Instructions for the task: Restate verbatim the span of lines below between the line with "camera: 55 degrees left, 0 degrees up" and the line with "(520, 255) = (337, 244): alarm clock -> none", including those two lines, and only that span.

Entries provided:
▼▼▼

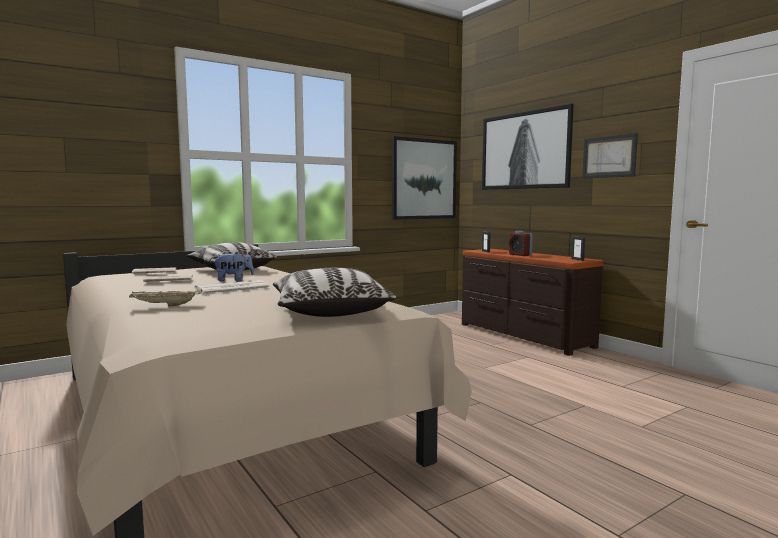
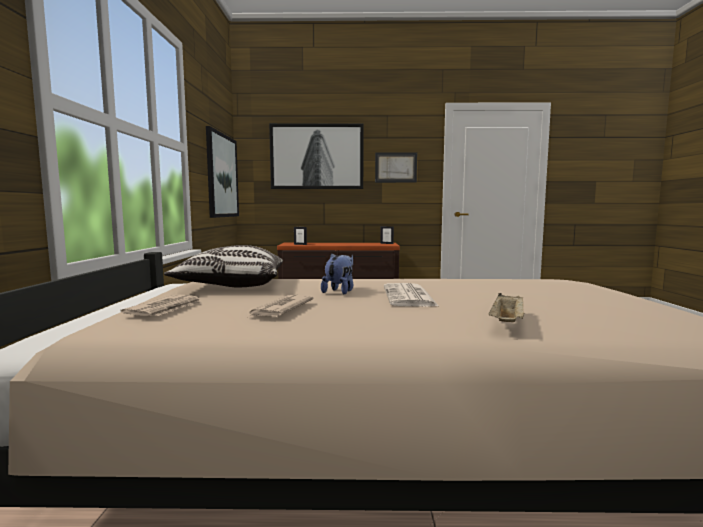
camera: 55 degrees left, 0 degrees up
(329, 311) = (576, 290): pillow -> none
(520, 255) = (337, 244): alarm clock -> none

▲▲▲
▼▼▼

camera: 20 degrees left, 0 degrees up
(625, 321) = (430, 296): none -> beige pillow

▲▲▲

Final answer:
camera: 55 degrees left, 0 degrees up
(329, 311) = (576, 290): pillow -> none
(520, 255) = (337, 244): alarm clock -> none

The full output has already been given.